The core hack and slash gameplay has also been refined with a decade and a half of combined knowledge. Concepts like counter-attacks, rage modes, Musou (a kind of special attack meter where you do something cool), multiple layers of comboes and of course the visceral and satisfying feeling of sending all your enemies flying in a cone in front of you. It's a bit like gathering up a huge handful of potato chips and jamming them in your craw. So good, yet you know it's bad for you in the long term.

However, whilst I do have love for the game, I have plenty of gripes of my own. There isn't a lot of tutorialisation and there are lot of mechanics you have to learn by doing or looking things up. I've gone on the record in the past as not being a fan of games that do not fully explain themselves and leave the player to stumble into its mechanics. Dynasty Warriors 8 is absolutely guilty of this. There's also lots of little gameplay features that you have to learn about that aren't well tutorialized, as well as a whole suite of RPG mechanics to learn about, of which you are given no information as they are unlocked via the game's ambition mode. Incidentally, it is possible to play through the entire story mode and miss some of the key parts of the Dynasty Warriors experience. This doesn't help the game's case when some of these mechanics add much needed depth to the core loop.
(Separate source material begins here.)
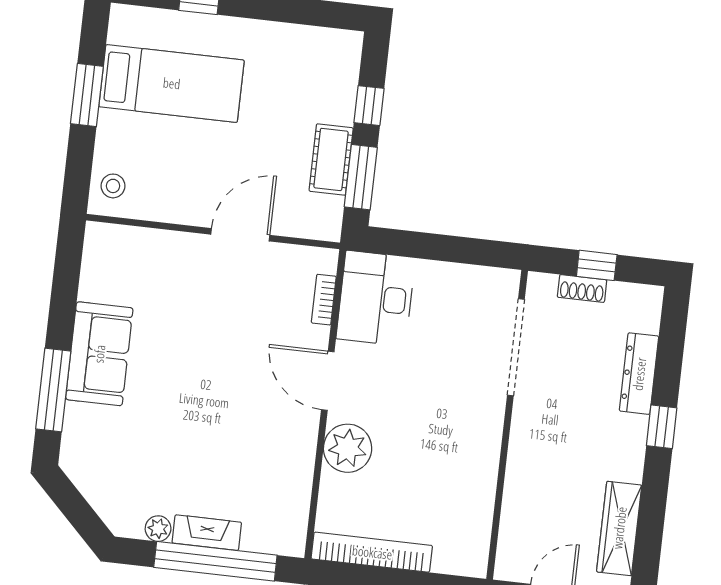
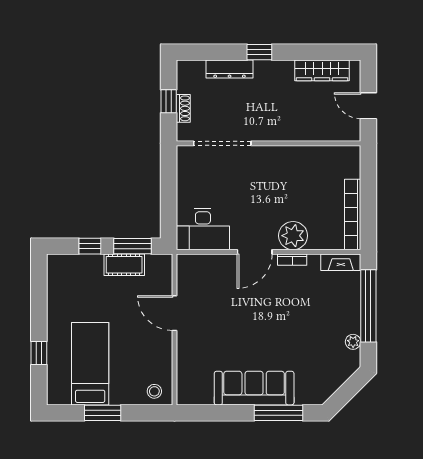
bookcase: (324, 300) -> (292, 260), moved
sofa: (99, 354) -> (254, 388), width x1.36
fireplace: (207, 533) -> (341, 262), moved, turned -90

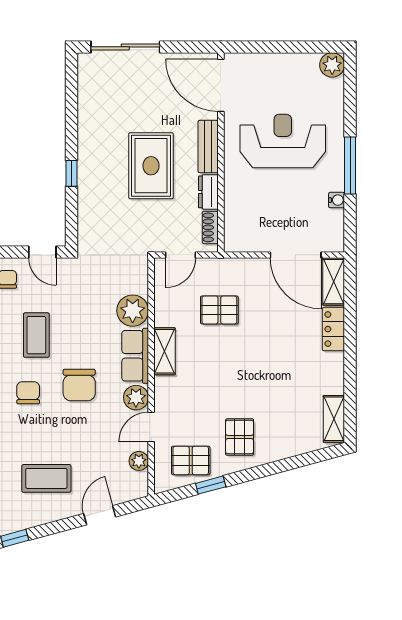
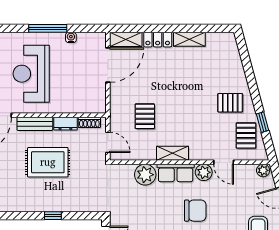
shelving: (334, 419) -> (189, 39), moved
plant: (139, 461) -> (263, 170), moved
It also doesn't help that the game is clearly not optimsed very well for the PS4, and chugs harder than a frat party when the screen is overfilled with enemies. Which happens often because it's a hack and slash game. I have been meaning to pickup the game on PC to determine if the performance issues are there as well, but it's still somehow $90, and I'm not prepared to pay that for an upgraded version of a game that has existed since 2012. Go away, Tecmo Koei.

In conclusion, I gave the game away about what I thought about Dynasty Warriors right at the top. I love it. However it's almost fatally flawed. The gameplay loop never changes, there is an endless amount of cut and paste content, the game's poorly optimised, the combat and controls are too simple to hold a person's attention for long unless they're mad, like me. These are all valid criticisms of this Dynasty Warriors title and of the franchise. I cannot recommend this game to anyone. I will not defend it in a public forum and I will openly disparage it.

However, I love it. I love the gameplay, I love the story, I love the setting, once I learned the mechanics, I loved those, and I love the DW8XL package as a whole. And I don't need to defend myself because I know it's awful. And sometimes we like awful things.

But that's another story for another time.